*Task details:*
The full listing, minus its pictures, should be printed again exactly as it stands.

*Given data:*
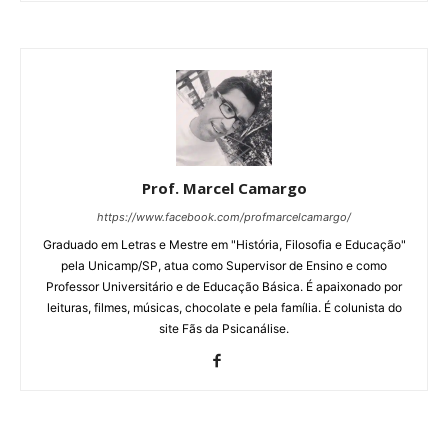
Prof. Marcel Camargo
https://www.facebook.com/profmarcelcamargo/
Graduado em Letras e Mestre em "História, Filosofia e Educação"
pela Unicamp/SP, atua como Supervisor de Ensino e como
Professor Universitário e de Educação Básica. É apaixonado por
leituras, filmes, músicas, chocolate e pela família. É colunista do
site Fãs da Psicanálise.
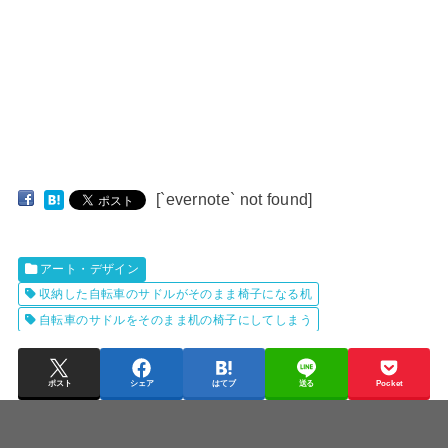
[`evernote` not found]
アート・デザイン
収納した自転車のサドルがそのまま椅子になる机
自転車のサドルをそのまま机の椅子にしてしまう
ポスト
シェア
はてブ
送る
Pocket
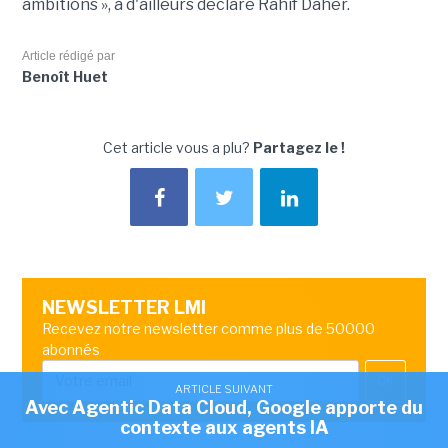
ambitions », a d'ailleurs déclaré Rahif Daher.
Article rédigé par
Benoît Huet
Cet article vous a plu?
Partagez le !
NEWSLETTER LMI
Recevez notre newsletter comme plus de 50000
abonnés
OK
ARTICLE SUIVANT
Avec Agentic Data Cloud, Google apporte du
contexte aux agents IA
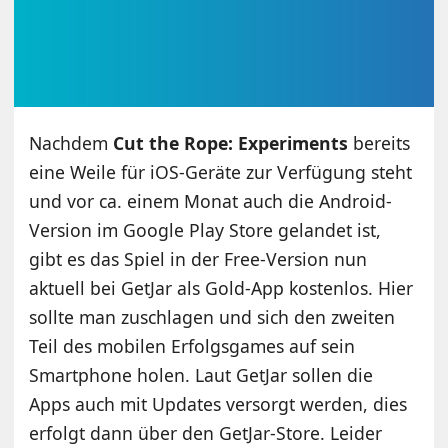
Nachdem
Cut the Rope: Experiments
bereits
eine Weile für iOS-Geräte zur Verfügung steht
und vor ca. einem Monat auch die Android-
Version im Google Play Store gelandet ist,
gibt es das Spiel in der Free-Version nun
aktuell bei GetJar als Gold-App kostenlos. Hier
sollte man zuschlagen und sich den zweiten
Teil des mobilen Erfolgsgames auf sein
Smartphone holen. Laut GetJar sollen die
Apps auch mit Updates versorgt werden, dies
erfolgt dann über den GetJar-Store. Leider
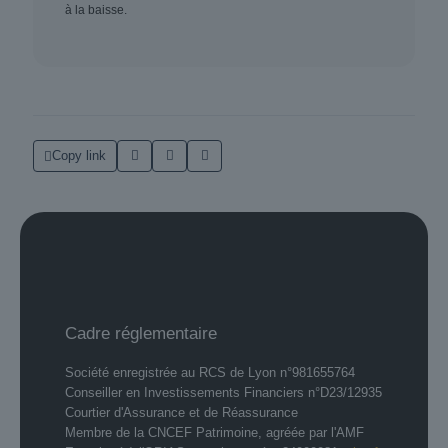
à la baisse.
Copy link
Cadre réglementaire
Société enregistrée au RCS de Lyon n°981655764
Conseiller en Investissements Financiers n°D23/12935
Courtier d'Assurance et de Réassurance
Membre de la CNCEF Patrimoine, agréée par l'AMF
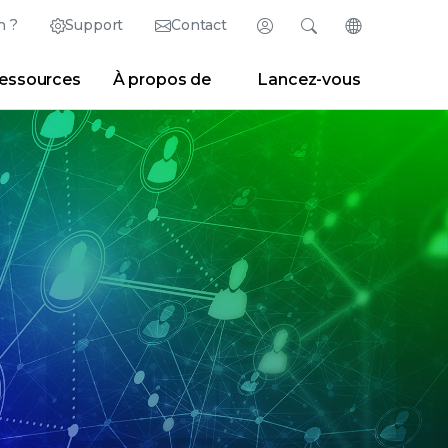
n ?
Support
Contact
Connexion
Rechercher
Changer de la
essources
À propos de
Lancez-vous
English (Anglais)
Search
Effacer
|
Conseils de recherche
Partner Portal
Developer Portal
日本語 (Japonais)
Deutsch (Allemand)
Center
|
Espace presse
|
Blogs
Español (Espagnol)
Français (Français)
Português (Portugais)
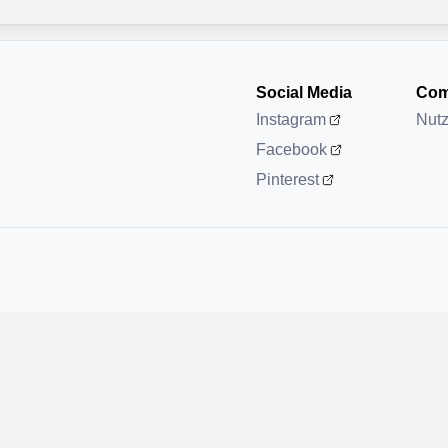
Social Media
Com
Instagram
Nut
Facebook
Pinterest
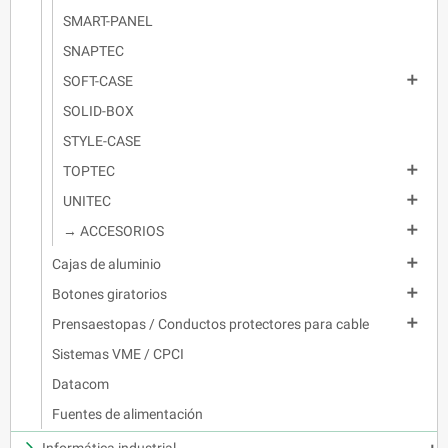
SMART-PANEL
SNAPTEC

SOFT-CASE
SOLID-BOX
STYLE-CASE

TOPTEC

UNITEC

→ ACCESORIOS

Cajas de aluminio

Botones giratorios

Prensaestopas / Conductos protectores para cable
Sistemas VME / CPCI
Datacom
Fuentes de alimentación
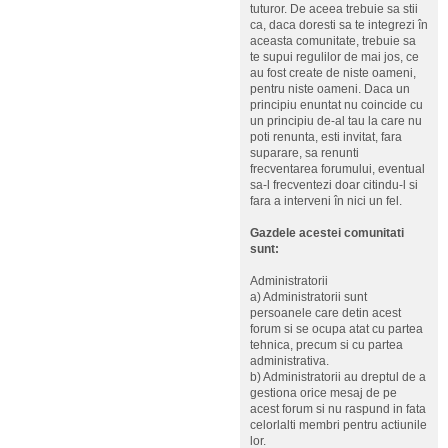
tuturor. De aceea trebuie sa stii
ca, daca doresti sa te integrezi în
aceasta comunitate, trebuie sa
te supui regulilor de mai jos, ce
au fost create de niste oameni,
pentru niste oameni. Daca un
principiu enuntat nu coincide cu
un principiu de-al tau la care nu
poti renunta, esti invitat, fara
suparare, sa renunti
frecventarea forumului, eventual
sa-l frecventezi doar citindu-l si
fara a interveni în nici un fel.
Gazdele acestei comunitati
sunt:
Administratorii
a) Administratorii sunt
persoanele care detin acest
forum si se ocupa atat cu partea
tehnica, precum si cu partea
administrativa.
b) Administratorii au dreptul de a
gestiona orice mesaj de pe
acest forum si nu raspund in fata
celorlalti membri pentru actiunile
lor.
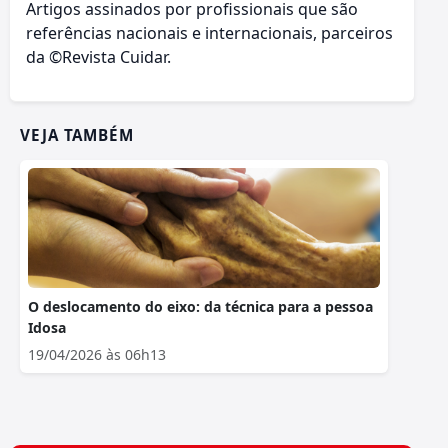
Artigos assinados por profissionais que são
referências nacionais e internacionais, parceiros
da ©Revista Cuidar.
VEJA TAMBÉM
O deslocamento do eixo: da técnica para a pessoa
Idosa
19/04/2026 às 06h13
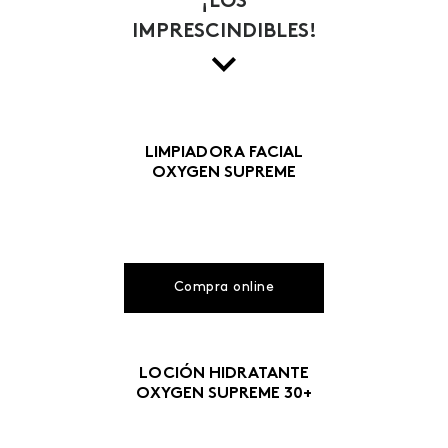
¡LOS
IMPRESCINDIBLES!
LIMPIADORA FACIAL
OXYGEN SUPREME
Compra online
LOCIÓN HIDRATANTE
OXYGEN SUPREME 30+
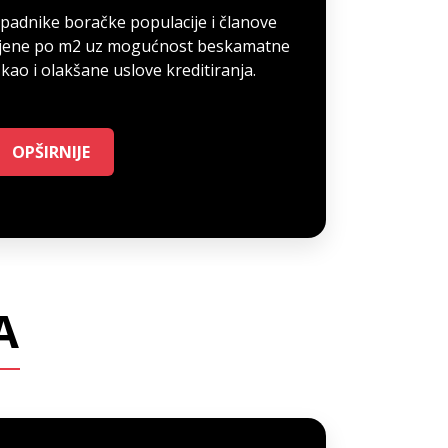
adnike boračke populacije i članove
 cijene po m2 uz mogućnost beskamatne
 kao i olakšane uslove kreditiranja.
OPŠIRNIJE
A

*Answer to the exercise:*
Prof. Marcel Camargo
https://www.facebook.com/profmarcelcamargo/
Graduado em Letras e Mestre em "História, Filosofia e Educação"
pela Unicamp/SP, atua como Supervisor de Ensino e como
Professor Universitário e de Educação Básica. É apaixonado por
leituras, filmes, músicas, chocolate e pela família. É colunista do
site Fãs da Psicanálise.
[`evernote` not found]
アート・デザイン
収納した自転車のサドルがそのまま椅子になる机
自転車のサドルをそのまま机の椅子にしてしまう
ポスト
シェア
はてブ
送る
Pocket
ambitions », a d'ailleurs déclaré Rahif Daher.
Article rédigé par
Benoît Huet
Cet article vous a plu?
Partagez le !
NEWSLETTER LMI
Recevez notre newsletter comme plus de 50000
abonnés
OK
ARTICLE SUIVANT
Avec Agentic Data Cloud, Google apporte du
contexte aux agents IA
Nachdem
Cut the Rope: Experiments
bereits
eine Weile für iOS-Geräte zur Verfügung steht
und vor ca. einem Monat auch die Android-
Version im Google Play Store gelandet ist,
gibt es das Spiel in der Free-Version nun
aktuell bei GetJar als Gold-App kostenlos. Hier
sollte man zuschlagen und sich den zweiten
Teil des mobilen Erfolgsgames auf sein
Smartphone holen. Laut GetJar sollen die
Apps auch mit Updates versorgt werden, dies
erfolgt dann über den GetJar-Store. Leider
à la baisse.
Copy link
Cadre réglementaire
Société enregistrée au RCS de Lyon n°981655764
Conseiller en Investissements Financiers n°D23/12935
Courtier d'Assurance et de Réassurance
Membre de la CNCEF Patrimoine, agréée par l'AMF
n ?
Support
Contact
Connexion
Rechercher
Changer de la
essources
À propos de
Lancez-vous
English (Anglais)
Search
Effacer
|
Conseils de recherche
Partner Portal
Developer Portal
日本語 (Japonais)
Deutsch (Allemand)
Center
|
Espace presse
|
Blogs
Español (Espagnol)
Français (Français)
Português (Portugais)
Social Media
Com
Instagram
Nut
Facebook
Pinterest
SMART-PANEL
SNAPTEC

SOFT-CASE
SOLID-BOX
STYLE-CASE

TOPTEC

UNITEC

→ ACCESORIOS

Cajas de aluminio

Botones giratorios

Prensaestopas / Conductos protectores para cable
Sistemas VME / CPCI
Datacom
Fuentes de alimentación
tuturor. De aceea trebuie sa stii
ca, daca doresti sa te integrezi în
aceasta comunitate, trebuie sa
te supui regulilor de mai jos, ce
au fost create de niste oameni,
pentru niste oameni. Daca un
principiu enuntat nu coincide cu
un principiu de-al tau la care nu
poti renunta, esti invitat, fara
suparare, sa renunti
frecventarea forumului, eventual
sa-l frecventezi doar citindu-l si
fara a interveni în nici un fel.
Gazdele acestei comunitati
sunt:
Administratorii
a) Administratorii sunt
persoanele care detin acest
forum si se ocupa atat cu partea
tehnica, precum si cu partea
administrativa.
b) Administratorii au dreptul de a
gestiona orice mesaj de pe
acest forum si nu raspund in fata
celorlalti membri pentru actiunile
lor.
Artigos assinados por profissionais que são
referências nacionais e internacionais, parceiros
da ©Revista Cuidar.
VEJA TAMBÉM
O deslocamento do eixo: da técnica para a pessoa
Idosa
19/04/2026 às 06h13
¡LOS
IMPRESCINDIBLES!
LIMPIADORA FACIAL
OXYGEN SUPREME
Compra online
LOCIÓN HIDRATANTE
OXYGEN SUPREME 30+
adnike boračke populacije i članove
 cijene po m2 uz mogućnost beskamatne
 kao i olakšane uslove kreditiranja.
OPŠIRNIJE
A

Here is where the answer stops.